What the task requires: Please repeat exactly the line containing "of human glioma" and each line after it in the records below, through the last.
Source data Block Start
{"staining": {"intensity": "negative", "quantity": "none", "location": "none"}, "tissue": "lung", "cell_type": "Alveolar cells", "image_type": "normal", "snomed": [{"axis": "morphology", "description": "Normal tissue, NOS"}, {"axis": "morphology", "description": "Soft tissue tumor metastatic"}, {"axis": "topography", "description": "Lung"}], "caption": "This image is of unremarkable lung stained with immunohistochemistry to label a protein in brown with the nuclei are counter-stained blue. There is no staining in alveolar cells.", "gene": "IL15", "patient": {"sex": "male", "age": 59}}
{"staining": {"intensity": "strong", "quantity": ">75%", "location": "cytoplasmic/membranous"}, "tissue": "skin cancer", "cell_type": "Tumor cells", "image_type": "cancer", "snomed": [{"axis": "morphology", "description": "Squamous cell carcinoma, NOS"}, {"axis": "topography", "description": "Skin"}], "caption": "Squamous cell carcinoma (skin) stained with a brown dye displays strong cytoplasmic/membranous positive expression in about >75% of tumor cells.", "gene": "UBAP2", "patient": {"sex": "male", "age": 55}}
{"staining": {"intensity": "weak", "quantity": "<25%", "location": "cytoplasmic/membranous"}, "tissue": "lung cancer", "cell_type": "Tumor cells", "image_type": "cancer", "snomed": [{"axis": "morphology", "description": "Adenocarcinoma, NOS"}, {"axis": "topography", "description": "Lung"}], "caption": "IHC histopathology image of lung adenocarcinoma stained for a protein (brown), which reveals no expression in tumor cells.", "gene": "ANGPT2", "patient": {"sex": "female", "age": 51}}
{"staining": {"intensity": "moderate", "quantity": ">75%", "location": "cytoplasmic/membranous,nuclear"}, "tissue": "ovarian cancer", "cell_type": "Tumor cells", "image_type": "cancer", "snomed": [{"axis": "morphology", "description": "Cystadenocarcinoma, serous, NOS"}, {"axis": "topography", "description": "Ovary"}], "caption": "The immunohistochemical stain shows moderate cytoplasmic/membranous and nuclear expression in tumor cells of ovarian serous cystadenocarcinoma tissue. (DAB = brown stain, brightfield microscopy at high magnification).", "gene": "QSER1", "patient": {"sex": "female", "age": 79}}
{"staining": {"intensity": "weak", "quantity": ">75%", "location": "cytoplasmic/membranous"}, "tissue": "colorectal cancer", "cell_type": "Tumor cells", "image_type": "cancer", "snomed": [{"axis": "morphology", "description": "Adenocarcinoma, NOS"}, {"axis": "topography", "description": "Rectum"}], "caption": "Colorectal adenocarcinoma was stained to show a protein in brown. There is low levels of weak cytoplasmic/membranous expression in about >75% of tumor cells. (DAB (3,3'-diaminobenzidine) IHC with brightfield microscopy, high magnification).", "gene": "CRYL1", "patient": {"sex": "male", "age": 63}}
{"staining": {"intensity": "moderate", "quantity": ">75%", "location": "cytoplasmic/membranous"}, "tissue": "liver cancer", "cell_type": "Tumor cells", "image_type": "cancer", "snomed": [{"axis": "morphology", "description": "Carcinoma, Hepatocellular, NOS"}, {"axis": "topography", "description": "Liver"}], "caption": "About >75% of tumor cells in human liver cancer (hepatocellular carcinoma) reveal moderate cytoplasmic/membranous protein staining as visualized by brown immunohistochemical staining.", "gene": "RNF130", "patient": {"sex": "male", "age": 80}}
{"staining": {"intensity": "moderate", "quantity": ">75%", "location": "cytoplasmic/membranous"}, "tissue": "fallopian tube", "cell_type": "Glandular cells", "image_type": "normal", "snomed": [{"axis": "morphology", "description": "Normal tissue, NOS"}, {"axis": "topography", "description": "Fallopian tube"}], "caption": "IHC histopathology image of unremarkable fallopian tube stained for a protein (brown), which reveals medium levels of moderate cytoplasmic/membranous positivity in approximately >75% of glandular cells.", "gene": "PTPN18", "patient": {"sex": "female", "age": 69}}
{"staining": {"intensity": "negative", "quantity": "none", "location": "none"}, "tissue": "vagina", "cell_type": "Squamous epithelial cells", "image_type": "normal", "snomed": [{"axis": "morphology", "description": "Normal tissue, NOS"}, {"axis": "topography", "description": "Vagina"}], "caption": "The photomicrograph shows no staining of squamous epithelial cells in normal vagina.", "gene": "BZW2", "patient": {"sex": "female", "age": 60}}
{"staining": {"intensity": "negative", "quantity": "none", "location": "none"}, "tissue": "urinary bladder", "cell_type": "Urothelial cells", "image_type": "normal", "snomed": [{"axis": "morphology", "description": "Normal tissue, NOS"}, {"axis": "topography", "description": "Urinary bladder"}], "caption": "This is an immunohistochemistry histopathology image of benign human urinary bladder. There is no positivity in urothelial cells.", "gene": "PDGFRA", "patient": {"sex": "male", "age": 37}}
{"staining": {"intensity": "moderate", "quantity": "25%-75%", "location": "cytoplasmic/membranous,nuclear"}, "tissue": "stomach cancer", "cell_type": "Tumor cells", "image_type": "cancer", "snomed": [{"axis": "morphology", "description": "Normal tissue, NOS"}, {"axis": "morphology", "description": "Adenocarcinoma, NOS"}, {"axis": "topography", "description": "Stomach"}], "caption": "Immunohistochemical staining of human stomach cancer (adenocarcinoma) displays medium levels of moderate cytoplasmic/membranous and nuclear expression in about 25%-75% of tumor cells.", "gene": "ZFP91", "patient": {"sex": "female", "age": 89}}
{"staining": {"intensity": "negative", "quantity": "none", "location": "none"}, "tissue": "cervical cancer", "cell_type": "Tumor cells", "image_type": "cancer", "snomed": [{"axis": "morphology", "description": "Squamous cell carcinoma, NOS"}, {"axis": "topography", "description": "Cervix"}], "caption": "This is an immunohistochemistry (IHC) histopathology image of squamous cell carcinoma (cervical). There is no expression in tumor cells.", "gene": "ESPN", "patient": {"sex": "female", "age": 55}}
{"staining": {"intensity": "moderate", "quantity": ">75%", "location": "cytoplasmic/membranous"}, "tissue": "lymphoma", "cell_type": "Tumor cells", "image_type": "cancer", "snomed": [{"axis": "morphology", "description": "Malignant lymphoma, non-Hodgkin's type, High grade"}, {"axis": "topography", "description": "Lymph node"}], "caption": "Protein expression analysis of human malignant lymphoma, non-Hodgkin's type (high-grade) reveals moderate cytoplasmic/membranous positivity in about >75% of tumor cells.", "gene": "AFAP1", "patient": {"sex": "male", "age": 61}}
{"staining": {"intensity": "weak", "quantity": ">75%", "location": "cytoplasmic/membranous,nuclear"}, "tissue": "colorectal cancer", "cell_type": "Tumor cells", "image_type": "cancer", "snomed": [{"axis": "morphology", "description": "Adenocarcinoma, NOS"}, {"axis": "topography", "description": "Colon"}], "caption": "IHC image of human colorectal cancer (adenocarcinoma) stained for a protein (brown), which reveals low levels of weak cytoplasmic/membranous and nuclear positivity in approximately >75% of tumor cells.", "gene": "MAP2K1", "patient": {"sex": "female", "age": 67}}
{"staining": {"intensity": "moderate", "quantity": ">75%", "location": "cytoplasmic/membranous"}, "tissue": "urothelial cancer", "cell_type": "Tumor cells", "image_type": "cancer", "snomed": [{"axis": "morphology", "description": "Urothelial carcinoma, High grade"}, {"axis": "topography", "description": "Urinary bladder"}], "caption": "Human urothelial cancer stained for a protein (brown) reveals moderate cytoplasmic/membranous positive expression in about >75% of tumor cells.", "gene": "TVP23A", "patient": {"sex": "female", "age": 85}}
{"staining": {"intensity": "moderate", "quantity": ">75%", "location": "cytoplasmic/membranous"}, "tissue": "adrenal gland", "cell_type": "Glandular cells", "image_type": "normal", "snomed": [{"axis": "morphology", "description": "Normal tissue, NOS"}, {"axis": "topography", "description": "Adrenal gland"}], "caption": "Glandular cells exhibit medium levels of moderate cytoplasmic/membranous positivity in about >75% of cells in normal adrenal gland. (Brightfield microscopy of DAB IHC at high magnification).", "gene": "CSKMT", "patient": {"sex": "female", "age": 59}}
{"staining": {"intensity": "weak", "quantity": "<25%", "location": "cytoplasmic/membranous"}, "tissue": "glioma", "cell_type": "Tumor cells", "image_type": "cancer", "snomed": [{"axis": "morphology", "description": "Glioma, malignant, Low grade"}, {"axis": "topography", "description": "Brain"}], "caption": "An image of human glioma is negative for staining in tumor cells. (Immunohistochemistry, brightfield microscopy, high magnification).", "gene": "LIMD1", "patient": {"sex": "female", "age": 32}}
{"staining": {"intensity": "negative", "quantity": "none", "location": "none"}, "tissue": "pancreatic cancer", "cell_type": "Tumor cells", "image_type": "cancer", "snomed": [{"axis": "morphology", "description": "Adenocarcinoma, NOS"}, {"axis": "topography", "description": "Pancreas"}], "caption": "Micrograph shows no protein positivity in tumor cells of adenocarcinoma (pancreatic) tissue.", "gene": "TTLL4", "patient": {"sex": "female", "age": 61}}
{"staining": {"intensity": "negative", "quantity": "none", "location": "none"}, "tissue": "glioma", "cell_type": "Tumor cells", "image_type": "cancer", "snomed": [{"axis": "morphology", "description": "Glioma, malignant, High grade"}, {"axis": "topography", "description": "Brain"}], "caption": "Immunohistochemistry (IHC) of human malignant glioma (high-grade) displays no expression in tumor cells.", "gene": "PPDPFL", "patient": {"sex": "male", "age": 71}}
Source data Block End
Answer section:
{"staining": {"intensity": "weak", "quantity": "<25%", "location": "cytoplasmic/membranous"}, "tissue": "glioma", "cell_type": "Tumor cells", "image_type": "cancer", "snomed": [{"axis": "morphology", "description": "Glioma, malignant, Low grade"}, {"axis": "topography", "description": "Brain"}], "caption": "An image of human glioma is negative for staining in tumor cells. (Immunohistochemistry, brightfield microscopy, high magnification).", "gene": "LIMD1", "patient": {"sex": "female", "age": 32}}
{"staining": {"intensity": "negative", "quantity": "none", "location": "none"}, "tissue": "pancreatic cancer", "cell_type": "Tumor cells", "image_type": "cancer", "snomed": [{"axis": "morphology", "description": "Adenocarcinoma, NOS"}, {"axis": "topography", "description": "Pancreas"}], "caption": "Micrograph shows no protein positivity in tumor cells of adenocarcinoma (pancreatic) tissue.", "gene": "TTLL4", "patient": {"sex": "female", "age": 61}}
{"staining": {"intensity": "negative", "quantity": "none", "location": "none"}, "tissue": "glioma", "cell_type": "Tumor cells", "image_type": "cancer", "snomed": [{"axis": "morphology", "description": "Glioma, malignant, High grade"}, {"axis": "topography", "description": "Brain"}], "caption": "Immunohistochemistry (IHC) of human malignant glioma (high-grade) displays no expression in tumor cells.", "gene": "PPDPFL", "patient": {"sex": "male", "age": 71}}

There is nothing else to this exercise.